— BLOC DE TEXTE —

··········

Un des mes rêves était de voir les Melvins sur scène. Enfin un souhait exaucé ce soir avec leur passage à l'Ancienne Belgique, en compagnie de Fantômas, le groupe fou de Mike Patton. Ces deux combos hors du commun ont uni leurs forces pour produire une des musiques les plus étranges et les plus prenantes du moment.

D'un côté, les Melvins, véritable institution de l'underground américain, groupe inclassable qui opère depuis 1983 dans des registres multiples allant du punk lourd au grunge dépressif en passant par une vision inhumaine du stoner. C'est bien simple, la bande de Buzz Osborne, alias King Buzzo, est respectée par toutes les chapelles qui écoutent religieusement leurs chefs-d'œuvre, je cite brièvement la trilogie "The maggott", "The bootlicker", "The crybaby" (1999-2000), "Houdini" (1993, produit par Kurt Cobain qui vénérait le groupe), "Stoner witch" (1994), "Honky" (1997). Il y en a plus d'une vingtaine et les Melvins jouent également en compagnie d'autres artistes mythiques, Mike Patton déjà cité ou le grand Jello Biafra (ex-Dead Kennedys), avec qui ils ont sorti deux albums incendiaires ces deux dernières années. Je ne suis pas objectif puisque je me ferais couper une main pour les Melvins et je ne peux que vous recommander de vous aventurer dans leur univers incroyable, fait de heavy rock stratosphérique bourrin ou de voyages électro totalement incompréhensibles.

··········

— ENREGISTREMENTS —
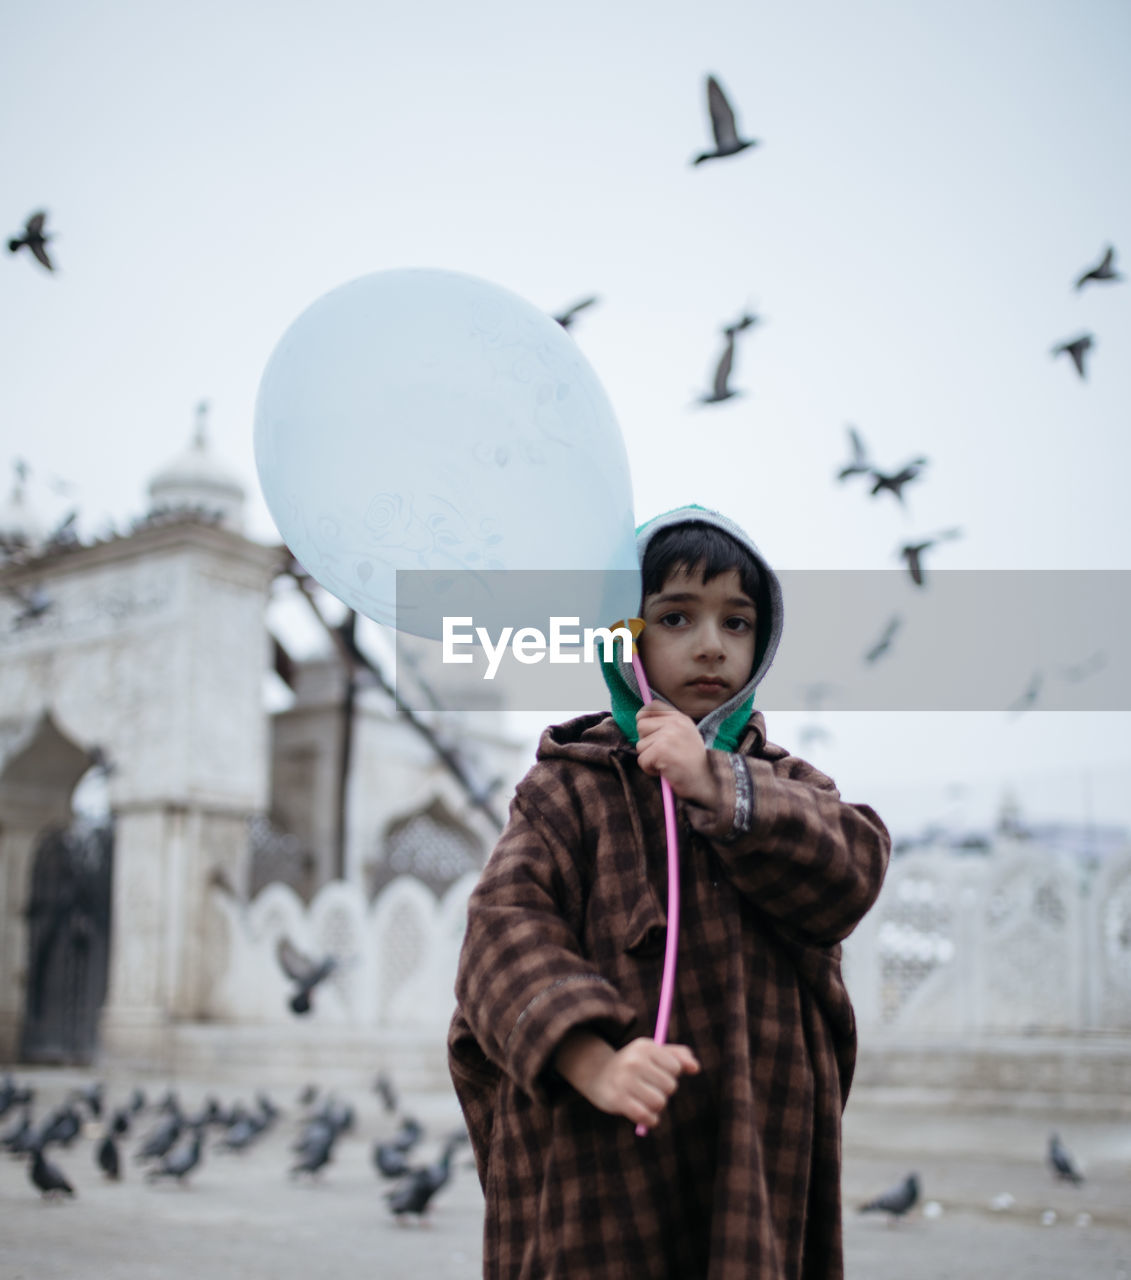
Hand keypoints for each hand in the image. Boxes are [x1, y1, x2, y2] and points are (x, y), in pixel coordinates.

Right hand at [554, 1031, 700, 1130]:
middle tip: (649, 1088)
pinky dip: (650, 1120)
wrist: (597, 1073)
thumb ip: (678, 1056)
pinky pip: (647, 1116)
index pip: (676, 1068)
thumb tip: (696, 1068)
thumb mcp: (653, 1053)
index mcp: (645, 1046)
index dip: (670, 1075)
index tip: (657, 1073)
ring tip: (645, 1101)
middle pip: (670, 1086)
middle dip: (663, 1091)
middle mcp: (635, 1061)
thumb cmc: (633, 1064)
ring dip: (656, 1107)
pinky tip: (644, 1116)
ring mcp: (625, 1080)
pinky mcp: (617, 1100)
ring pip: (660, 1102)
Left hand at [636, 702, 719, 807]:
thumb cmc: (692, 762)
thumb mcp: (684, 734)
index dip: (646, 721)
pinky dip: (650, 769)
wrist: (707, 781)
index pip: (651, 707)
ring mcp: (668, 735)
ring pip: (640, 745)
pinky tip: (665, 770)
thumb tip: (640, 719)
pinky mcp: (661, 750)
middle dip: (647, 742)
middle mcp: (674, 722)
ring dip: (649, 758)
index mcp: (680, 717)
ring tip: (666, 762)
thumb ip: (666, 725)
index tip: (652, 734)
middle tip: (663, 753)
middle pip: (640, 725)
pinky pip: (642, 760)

··········

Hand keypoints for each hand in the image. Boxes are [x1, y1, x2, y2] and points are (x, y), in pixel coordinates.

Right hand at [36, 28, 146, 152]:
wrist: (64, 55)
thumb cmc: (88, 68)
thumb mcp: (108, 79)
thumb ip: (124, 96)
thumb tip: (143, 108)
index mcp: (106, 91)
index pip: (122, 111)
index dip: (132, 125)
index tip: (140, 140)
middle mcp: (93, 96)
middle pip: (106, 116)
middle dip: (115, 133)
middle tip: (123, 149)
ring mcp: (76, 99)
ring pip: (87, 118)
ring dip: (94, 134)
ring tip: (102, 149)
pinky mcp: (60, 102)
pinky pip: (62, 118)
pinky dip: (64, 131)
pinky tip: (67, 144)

··········

— CONSIGNE —
Reproduisez à l'identique le passage du texte sur les Melvins qui s'ouvre sur les mots contenant "Un des mes rêves" et se termine par "prenantes du moment.".

— RÉPONSE ATTENDUE —
Un des mes rêves était de voir les Melvins sur scène. Enfin un souhait exaucé ce soir avec leur passage à l'Ancienne Belgique, en compagnie de Fantômas, le groupe fou de Mike Patton. Ces deux combos hors du commun ont uni leurs forces pour produire une des musiques les plus étranges et les plus prenantes du moment.